[Given instruction]: Pick out and copy every line in the records below that contains the word "county".

[Data in this exercise]:
━━━━━━━━━━━━━━━━━━━━

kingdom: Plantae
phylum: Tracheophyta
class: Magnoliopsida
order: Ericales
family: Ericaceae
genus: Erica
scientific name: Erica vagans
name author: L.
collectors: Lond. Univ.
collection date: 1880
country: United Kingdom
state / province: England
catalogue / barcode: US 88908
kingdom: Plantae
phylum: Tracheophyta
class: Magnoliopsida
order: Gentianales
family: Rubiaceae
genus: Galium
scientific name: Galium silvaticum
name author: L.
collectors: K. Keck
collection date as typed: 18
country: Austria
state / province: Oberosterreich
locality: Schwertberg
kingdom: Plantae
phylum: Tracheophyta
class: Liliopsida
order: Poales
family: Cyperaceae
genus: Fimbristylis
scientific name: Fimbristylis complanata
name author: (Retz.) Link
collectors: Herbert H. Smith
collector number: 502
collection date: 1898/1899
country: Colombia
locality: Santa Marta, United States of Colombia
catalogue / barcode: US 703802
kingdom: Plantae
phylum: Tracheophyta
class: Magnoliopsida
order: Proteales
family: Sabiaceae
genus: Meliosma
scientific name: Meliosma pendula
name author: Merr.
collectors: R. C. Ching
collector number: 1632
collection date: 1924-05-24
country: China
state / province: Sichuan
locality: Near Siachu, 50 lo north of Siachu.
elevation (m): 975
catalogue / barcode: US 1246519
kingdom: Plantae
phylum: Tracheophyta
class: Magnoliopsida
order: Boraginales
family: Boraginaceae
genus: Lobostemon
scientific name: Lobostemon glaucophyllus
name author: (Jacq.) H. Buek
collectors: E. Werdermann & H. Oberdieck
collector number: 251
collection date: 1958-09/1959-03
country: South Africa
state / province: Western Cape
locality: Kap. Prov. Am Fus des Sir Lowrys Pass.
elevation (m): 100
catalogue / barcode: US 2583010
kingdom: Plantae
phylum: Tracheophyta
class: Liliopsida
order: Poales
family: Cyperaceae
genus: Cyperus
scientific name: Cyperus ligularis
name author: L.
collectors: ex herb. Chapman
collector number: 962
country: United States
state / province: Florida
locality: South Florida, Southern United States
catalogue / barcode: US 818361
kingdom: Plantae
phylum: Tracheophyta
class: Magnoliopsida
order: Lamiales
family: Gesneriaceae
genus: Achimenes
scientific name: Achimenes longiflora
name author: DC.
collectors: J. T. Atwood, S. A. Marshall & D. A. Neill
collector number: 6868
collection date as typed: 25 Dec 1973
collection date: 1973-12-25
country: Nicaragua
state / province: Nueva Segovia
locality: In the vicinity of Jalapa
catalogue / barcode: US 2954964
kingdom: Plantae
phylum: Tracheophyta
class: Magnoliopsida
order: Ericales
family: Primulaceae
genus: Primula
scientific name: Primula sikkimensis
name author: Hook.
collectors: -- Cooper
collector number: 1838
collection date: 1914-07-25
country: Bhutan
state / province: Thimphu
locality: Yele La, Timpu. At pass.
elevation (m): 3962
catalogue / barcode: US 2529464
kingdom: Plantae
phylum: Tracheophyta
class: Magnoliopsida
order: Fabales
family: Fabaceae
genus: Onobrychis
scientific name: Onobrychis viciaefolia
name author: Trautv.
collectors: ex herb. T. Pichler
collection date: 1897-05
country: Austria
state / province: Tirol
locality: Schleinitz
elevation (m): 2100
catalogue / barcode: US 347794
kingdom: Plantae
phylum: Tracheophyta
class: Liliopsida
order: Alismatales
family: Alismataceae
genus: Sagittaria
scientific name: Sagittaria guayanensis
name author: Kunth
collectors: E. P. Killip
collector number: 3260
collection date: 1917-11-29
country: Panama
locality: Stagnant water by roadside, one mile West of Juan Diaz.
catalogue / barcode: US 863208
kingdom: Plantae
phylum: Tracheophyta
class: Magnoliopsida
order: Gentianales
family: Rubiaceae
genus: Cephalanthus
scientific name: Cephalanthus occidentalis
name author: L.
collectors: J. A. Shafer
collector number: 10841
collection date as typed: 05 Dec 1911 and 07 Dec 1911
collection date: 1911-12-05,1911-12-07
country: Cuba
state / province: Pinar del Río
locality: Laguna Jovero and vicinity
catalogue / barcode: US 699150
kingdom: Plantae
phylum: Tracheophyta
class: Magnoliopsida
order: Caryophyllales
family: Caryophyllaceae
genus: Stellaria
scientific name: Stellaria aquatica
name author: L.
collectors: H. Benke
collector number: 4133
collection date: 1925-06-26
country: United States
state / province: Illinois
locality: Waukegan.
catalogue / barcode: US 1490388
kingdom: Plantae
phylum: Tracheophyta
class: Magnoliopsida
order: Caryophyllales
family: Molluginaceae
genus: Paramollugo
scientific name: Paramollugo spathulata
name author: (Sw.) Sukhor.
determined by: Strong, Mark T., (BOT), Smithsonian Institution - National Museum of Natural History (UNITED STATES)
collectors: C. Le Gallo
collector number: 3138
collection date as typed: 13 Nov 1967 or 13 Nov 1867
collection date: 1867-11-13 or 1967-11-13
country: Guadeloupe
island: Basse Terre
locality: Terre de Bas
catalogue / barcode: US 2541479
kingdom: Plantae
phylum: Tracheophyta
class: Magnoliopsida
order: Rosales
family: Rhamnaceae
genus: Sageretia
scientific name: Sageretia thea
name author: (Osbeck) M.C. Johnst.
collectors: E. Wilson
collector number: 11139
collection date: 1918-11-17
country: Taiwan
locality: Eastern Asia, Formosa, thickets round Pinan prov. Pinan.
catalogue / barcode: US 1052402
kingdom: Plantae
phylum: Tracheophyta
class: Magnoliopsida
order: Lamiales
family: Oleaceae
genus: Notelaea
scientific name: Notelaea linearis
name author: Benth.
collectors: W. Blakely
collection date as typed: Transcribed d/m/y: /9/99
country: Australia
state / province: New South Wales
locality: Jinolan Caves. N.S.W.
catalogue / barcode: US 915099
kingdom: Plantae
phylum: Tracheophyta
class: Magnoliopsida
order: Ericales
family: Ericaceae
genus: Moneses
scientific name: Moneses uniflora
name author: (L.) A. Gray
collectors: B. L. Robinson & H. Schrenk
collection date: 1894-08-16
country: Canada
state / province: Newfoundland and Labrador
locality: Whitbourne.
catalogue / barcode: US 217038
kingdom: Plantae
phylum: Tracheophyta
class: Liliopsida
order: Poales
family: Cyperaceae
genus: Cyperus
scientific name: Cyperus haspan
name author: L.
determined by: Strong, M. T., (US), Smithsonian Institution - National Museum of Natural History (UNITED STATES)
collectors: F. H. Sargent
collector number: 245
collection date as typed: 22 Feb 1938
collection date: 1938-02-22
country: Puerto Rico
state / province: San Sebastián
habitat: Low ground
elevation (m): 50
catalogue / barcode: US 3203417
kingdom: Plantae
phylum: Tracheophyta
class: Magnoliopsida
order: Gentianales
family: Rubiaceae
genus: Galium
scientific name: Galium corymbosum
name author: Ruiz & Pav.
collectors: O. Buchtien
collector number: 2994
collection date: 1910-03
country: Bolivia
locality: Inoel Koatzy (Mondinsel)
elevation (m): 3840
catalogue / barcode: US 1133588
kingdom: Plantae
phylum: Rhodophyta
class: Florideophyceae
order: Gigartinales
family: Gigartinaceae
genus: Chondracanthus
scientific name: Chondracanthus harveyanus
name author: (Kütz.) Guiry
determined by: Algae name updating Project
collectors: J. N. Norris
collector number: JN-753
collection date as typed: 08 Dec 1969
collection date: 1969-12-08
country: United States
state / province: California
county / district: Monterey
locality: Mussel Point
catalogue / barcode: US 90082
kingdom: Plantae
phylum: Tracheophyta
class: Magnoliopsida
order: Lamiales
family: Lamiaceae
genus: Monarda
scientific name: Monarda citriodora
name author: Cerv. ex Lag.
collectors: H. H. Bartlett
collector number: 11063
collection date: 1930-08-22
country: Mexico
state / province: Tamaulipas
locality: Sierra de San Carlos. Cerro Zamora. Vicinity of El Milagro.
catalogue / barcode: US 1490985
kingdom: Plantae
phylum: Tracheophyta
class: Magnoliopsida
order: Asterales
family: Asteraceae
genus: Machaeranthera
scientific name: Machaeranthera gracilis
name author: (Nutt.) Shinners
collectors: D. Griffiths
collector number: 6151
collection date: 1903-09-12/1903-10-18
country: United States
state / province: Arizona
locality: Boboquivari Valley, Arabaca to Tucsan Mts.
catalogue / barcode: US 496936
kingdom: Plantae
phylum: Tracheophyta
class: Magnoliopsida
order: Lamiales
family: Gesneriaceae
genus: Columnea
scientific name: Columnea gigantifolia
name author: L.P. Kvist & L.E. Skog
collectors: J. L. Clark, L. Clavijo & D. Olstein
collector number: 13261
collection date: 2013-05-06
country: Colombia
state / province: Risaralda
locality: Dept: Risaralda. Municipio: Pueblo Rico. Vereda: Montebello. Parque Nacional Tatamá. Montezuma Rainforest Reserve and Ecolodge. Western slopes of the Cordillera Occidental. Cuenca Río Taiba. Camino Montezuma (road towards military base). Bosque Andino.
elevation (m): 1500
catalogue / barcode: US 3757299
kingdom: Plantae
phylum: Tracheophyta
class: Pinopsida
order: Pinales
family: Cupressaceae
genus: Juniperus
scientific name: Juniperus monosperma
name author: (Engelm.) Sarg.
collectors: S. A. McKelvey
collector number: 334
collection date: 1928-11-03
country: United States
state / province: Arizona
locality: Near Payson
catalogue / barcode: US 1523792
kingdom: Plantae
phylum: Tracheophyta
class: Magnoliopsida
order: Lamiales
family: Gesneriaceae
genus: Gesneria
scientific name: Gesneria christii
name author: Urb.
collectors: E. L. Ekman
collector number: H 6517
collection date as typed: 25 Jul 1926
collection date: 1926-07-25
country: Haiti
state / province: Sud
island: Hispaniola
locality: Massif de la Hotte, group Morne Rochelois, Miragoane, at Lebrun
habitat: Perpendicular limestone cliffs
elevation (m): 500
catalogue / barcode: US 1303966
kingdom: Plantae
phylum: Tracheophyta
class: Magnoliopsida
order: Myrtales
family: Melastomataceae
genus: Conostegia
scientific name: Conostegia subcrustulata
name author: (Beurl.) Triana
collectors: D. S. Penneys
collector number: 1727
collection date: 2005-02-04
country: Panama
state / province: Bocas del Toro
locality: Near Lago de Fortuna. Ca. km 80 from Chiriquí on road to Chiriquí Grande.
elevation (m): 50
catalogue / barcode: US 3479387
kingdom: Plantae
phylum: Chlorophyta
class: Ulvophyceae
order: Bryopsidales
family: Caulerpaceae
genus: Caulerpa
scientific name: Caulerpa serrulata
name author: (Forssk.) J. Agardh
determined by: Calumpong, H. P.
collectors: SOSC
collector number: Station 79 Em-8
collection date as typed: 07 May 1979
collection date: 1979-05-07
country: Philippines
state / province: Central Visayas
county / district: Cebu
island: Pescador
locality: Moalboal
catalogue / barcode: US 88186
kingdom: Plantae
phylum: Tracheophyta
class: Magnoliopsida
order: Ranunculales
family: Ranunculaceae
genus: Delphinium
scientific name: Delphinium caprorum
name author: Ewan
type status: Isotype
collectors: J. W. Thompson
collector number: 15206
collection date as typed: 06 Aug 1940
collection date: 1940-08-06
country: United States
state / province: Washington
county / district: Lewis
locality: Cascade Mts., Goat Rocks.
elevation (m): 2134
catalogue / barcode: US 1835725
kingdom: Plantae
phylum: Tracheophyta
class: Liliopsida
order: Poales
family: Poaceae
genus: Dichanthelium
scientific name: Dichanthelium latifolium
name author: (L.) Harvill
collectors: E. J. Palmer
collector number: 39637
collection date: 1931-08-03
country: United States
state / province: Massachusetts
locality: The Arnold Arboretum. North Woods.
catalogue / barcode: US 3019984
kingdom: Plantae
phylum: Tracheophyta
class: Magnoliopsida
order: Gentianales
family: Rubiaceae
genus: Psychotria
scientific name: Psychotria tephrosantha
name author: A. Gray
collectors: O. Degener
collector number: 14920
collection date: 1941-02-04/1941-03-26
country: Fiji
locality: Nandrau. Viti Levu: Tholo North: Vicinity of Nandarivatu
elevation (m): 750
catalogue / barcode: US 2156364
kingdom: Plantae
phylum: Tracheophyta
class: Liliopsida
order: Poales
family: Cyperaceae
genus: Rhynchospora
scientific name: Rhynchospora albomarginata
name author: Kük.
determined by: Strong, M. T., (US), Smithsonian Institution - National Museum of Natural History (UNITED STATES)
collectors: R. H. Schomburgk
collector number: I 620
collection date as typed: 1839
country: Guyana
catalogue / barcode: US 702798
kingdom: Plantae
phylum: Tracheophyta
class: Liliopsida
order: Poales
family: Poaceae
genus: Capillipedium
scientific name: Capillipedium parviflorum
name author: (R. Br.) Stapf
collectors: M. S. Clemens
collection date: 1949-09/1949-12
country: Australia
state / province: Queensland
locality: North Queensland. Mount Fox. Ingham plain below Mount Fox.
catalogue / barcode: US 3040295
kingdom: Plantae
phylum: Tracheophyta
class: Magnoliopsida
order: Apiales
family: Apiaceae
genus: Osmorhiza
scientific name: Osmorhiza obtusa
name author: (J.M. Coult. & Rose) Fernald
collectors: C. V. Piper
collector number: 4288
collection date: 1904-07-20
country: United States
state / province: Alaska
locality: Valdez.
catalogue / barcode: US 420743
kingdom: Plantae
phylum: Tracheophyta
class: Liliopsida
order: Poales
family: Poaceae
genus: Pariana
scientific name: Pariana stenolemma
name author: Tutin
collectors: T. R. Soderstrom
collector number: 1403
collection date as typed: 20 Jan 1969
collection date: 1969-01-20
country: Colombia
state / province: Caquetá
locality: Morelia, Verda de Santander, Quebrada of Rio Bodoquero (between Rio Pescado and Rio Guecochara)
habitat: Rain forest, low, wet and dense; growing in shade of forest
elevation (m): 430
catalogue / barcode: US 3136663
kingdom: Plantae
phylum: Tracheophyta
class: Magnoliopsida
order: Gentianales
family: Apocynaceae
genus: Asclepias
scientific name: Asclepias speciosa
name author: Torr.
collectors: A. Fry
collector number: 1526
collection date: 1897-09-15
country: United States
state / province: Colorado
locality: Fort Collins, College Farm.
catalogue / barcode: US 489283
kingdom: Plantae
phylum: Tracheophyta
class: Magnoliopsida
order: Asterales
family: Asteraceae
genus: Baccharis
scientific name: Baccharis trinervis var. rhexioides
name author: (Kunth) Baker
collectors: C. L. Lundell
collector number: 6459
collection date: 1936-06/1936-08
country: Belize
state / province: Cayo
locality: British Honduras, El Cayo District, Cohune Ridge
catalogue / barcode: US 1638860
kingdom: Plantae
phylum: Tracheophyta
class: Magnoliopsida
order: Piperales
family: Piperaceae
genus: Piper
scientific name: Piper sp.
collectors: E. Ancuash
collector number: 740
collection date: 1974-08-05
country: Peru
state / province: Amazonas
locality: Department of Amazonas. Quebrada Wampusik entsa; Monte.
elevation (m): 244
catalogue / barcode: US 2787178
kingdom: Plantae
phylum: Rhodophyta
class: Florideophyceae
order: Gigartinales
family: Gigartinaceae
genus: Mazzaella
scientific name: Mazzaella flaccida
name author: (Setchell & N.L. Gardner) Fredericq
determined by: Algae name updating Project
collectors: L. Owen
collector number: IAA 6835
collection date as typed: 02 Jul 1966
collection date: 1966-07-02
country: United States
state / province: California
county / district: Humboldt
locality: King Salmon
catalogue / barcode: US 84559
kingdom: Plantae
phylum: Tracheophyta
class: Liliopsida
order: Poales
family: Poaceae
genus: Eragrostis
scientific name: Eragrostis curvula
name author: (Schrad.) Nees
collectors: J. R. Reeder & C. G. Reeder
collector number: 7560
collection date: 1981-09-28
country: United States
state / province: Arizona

━━━━━━━━━━━━━━━━━━━━

[The answer]:
county / district: Monterey
county / district: Cebu
county / district: Lewis
county / district: Humboldt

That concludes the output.